■ WORK TO COMPLETE ■
Copy out each line of the material that includes the word "nach".

■ RECORDS SHOWN ■
- Opening Delimiter -
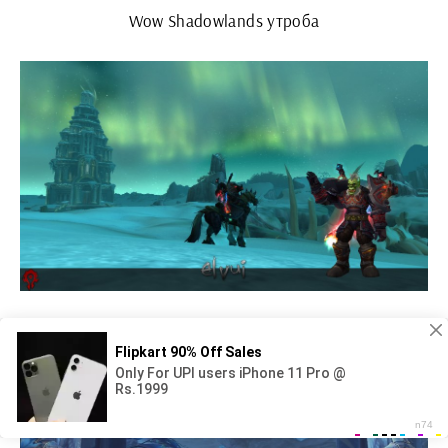
Wow Shadowlands утроба
Wow Shadowlands утер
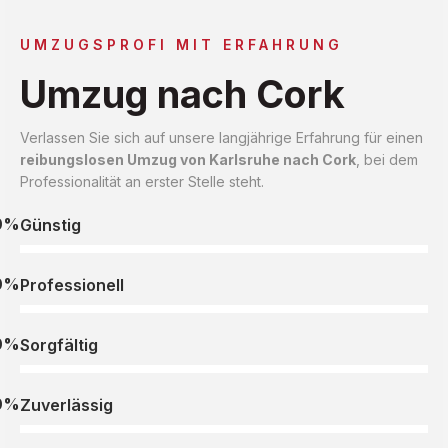
UMZUGSPROFI MIT ERFAHRUNG
Umzug nach Cork
Verlassen Sie sich auf unsere langjährige Erfahrung für einen
reibungslosen Umzug von Karlsruhe nach Cork
, bei dem
Professionalität an erster Stelle steht.
0%
Günstig
0%
Professionell
0%
Sorgfältig
0%
Zuverlässig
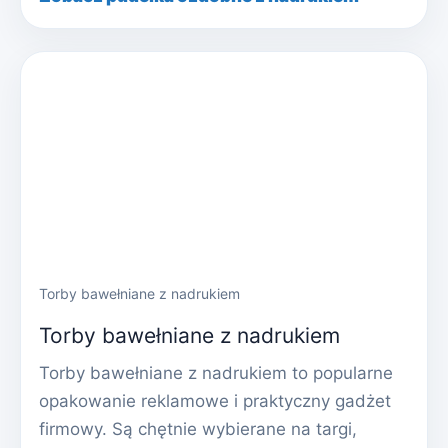
Torby bawełniane z nadrukiem
Torby bawełniane z nadrukiem
Torby bawełniane z nadrukiem to popularne
opakowanie reklamowe i praktyczny gadżet
firmowy. Są chętnie wybierane na targi,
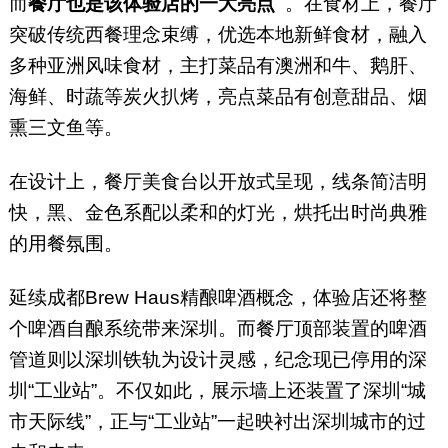
而
餐厅也是该体验店的一大亮点
。在食材上，餐厅
突破传统西餐理念束缚，优选本地新鲜食材，融入
多种亚洲风味食材，主打菜品有澳洲和牛、鹅肝、
海鲜、时蔬等炭火扒烤，亮点菜品有创意甜品、烟
熏三文鱼等。
在设计上，餐厅美食台以开放式呈现，线条简洁明
快，黑、金色系配以柔和的灯光，烘托出时尚典雅
的用餐氛围。
延续成都Brew Haus精酿啤酒概念，体验店还将整
个啤酒自酿系统带来深圳。而餐厅顶部装置的啤酒
管道则以深圳铁轨为设计灵感，纪念现已停用的深
圳“工业站”。不仅如此，展示墙上还装置了深圳“城
市天际线”，正与“工业站”一起映衬出深圳城市的过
- Closing Delimiter -
■ SOLUTION TO THIS EXERCISE ■
Umzug nach Cork
reibungslosen Umzug von Karlsruhe nach Cork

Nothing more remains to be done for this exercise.